Unlike the Communist mass murderers of the past century, Raskolnikov sees clearly his tragic predicament through the prism of a distinctly Christian hate of cunning commerce and ruthless profitmaking. Being prepared to use violence against those who destroy the meek and the pure of spirit for Mammon’s sake, but NOT being a secular revolutionary—he IS what the Rulers of the World fear the most.
But in the end, with a Russian twist that is essentially pan-Christian, he repents and realizes that “Thou shalt not kill!” takes precedence.
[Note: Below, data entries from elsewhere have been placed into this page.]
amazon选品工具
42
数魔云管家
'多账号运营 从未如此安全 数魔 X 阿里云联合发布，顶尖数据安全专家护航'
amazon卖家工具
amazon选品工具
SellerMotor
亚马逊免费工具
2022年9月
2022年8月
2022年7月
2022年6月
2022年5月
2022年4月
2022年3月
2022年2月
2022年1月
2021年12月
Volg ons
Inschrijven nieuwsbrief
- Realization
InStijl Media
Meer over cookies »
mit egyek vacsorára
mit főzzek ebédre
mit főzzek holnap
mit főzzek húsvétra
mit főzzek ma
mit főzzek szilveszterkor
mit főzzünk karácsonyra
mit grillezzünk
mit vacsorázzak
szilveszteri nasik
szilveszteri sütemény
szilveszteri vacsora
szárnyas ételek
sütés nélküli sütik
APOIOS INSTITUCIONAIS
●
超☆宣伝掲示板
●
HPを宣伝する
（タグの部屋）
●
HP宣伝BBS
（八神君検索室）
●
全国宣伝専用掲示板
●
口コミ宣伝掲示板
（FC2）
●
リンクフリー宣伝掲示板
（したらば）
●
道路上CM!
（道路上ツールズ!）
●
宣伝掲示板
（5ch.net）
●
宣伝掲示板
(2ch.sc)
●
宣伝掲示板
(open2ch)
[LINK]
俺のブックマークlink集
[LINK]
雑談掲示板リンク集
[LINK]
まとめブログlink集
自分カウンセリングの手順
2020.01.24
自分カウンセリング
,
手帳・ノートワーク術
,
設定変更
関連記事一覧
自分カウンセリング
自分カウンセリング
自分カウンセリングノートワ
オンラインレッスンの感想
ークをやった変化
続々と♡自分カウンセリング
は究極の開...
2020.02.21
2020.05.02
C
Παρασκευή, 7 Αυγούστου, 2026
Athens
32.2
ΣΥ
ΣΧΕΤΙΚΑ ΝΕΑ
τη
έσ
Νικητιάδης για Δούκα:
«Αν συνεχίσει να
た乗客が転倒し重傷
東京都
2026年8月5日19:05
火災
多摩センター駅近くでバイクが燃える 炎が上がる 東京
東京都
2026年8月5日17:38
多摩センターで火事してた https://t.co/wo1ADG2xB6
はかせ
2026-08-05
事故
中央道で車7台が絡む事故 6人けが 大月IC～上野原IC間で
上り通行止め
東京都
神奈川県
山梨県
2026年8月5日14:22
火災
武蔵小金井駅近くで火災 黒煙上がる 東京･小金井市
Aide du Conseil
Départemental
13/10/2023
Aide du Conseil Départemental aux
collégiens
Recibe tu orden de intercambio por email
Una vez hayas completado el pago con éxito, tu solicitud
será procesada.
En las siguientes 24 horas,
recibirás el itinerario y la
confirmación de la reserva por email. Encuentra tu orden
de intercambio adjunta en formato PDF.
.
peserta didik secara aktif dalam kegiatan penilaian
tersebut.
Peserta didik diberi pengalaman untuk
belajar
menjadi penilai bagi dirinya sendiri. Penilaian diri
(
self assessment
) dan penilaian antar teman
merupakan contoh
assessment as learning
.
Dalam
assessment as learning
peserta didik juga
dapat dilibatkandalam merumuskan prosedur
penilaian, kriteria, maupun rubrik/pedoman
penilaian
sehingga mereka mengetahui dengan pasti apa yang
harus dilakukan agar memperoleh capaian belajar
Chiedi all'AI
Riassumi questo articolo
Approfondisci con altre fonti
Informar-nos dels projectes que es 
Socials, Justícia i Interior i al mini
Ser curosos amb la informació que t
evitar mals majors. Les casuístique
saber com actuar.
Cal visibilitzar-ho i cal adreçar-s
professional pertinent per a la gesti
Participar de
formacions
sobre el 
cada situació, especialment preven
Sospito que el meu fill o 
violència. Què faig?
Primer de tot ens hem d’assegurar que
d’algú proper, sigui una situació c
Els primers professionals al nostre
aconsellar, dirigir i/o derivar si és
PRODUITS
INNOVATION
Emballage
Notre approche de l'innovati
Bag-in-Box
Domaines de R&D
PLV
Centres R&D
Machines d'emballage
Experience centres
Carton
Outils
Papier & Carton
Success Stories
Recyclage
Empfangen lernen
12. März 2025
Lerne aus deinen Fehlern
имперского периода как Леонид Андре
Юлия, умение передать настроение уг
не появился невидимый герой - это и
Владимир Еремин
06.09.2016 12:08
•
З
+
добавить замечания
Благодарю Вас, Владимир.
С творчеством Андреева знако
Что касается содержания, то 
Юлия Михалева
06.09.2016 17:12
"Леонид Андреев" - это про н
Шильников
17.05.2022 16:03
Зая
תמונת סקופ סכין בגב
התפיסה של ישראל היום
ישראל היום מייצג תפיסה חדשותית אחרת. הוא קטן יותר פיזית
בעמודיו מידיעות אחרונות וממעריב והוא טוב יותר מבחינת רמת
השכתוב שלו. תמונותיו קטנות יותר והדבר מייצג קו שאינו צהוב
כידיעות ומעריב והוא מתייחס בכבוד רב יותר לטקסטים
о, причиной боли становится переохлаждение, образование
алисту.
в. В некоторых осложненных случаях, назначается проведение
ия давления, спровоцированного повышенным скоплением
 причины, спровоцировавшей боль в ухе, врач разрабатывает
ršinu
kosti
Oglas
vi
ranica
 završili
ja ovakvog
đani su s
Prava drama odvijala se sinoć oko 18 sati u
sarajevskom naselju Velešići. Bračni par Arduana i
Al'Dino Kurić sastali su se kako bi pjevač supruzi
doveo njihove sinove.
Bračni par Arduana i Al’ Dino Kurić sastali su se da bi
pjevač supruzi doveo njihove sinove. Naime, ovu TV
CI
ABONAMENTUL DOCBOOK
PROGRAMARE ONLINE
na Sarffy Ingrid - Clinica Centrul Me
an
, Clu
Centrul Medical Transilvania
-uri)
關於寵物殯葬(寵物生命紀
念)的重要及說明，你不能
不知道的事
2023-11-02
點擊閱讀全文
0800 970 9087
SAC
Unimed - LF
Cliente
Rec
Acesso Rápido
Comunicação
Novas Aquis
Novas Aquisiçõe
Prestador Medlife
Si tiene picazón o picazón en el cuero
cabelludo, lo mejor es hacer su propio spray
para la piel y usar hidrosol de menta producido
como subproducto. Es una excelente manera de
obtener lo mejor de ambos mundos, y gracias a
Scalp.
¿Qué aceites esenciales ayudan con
And the end of the story is the new beginning, as he serves his sentence in Siberia, accompanied by his long-suffering Sonia: “Here begins a new story, the story of the gradual renewal of a man, the story of his rebirth, of his gradual transition from one world to another, and of the revelation to him of a new, hitherto quite unknown reality.”
This is a blueprint for our own rebirth and renewal in the dark times ahead. And screw the bankers.